** ACTIVITY **
Retype every line below, from the one containing "vedem filmele – Barry Lyndon pe ecran…" down through the one containing "Susisiekite su pardavėju", with both of those included. Leave out the pictures.

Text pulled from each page
= = = =
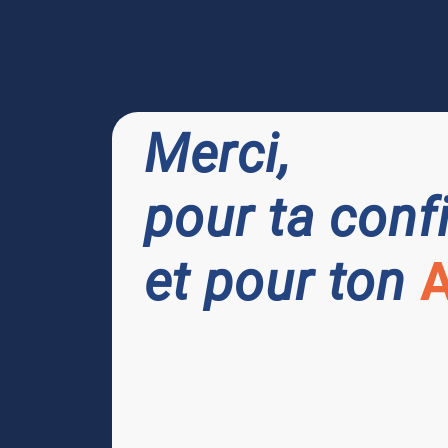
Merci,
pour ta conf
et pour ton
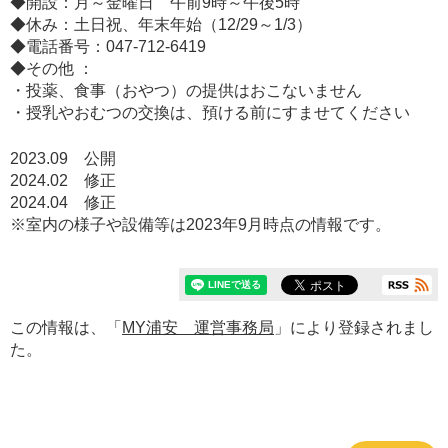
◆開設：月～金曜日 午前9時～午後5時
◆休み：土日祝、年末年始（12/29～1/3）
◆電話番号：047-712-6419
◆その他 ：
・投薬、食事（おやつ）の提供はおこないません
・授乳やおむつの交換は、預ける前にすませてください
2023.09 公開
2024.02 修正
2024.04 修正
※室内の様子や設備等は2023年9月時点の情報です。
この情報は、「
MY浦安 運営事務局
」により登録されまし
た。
= = = =
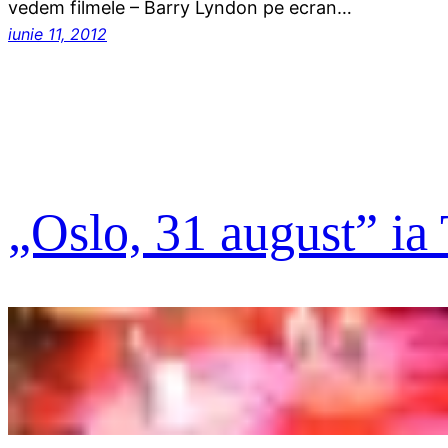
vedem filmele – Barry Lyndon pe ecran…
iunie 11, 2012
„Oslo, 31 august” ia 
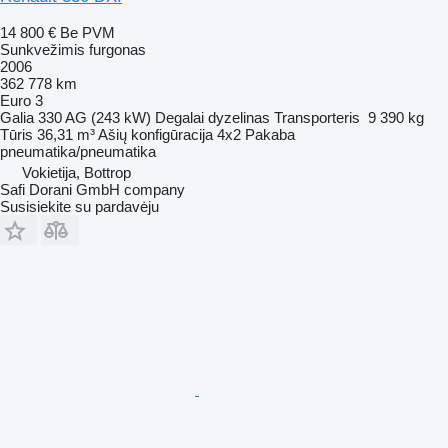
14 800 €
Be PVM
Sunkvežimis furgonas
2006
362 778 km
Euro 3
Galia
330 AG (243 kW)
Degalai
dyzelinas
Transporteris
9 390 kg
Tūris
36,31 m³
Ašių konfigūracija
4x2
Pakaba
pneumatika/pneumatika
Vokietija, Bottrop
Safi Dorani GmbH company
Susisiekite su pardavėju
= = = =
** COMPLETED EXERCISE **
vedem filmele – Barry Lyndon pe ecran…
iunie 11, 2012
„Oslo, 31 august” ia 
14 800 €
Be PVM
Sunkvežimis furgonas
2006
362 778 km
Euro 3
Galia
330 AG (243 kW)
Degalai
dyzelinas
Transporteris
9 390 kg
Tūris
36,31 m³
Ašių konfigūracija
4x2
Pakaba
pneumatika/pneumatika
Vokietija, Bottrop
Safi Dorani GmbH company
Susisiekite su pardavėju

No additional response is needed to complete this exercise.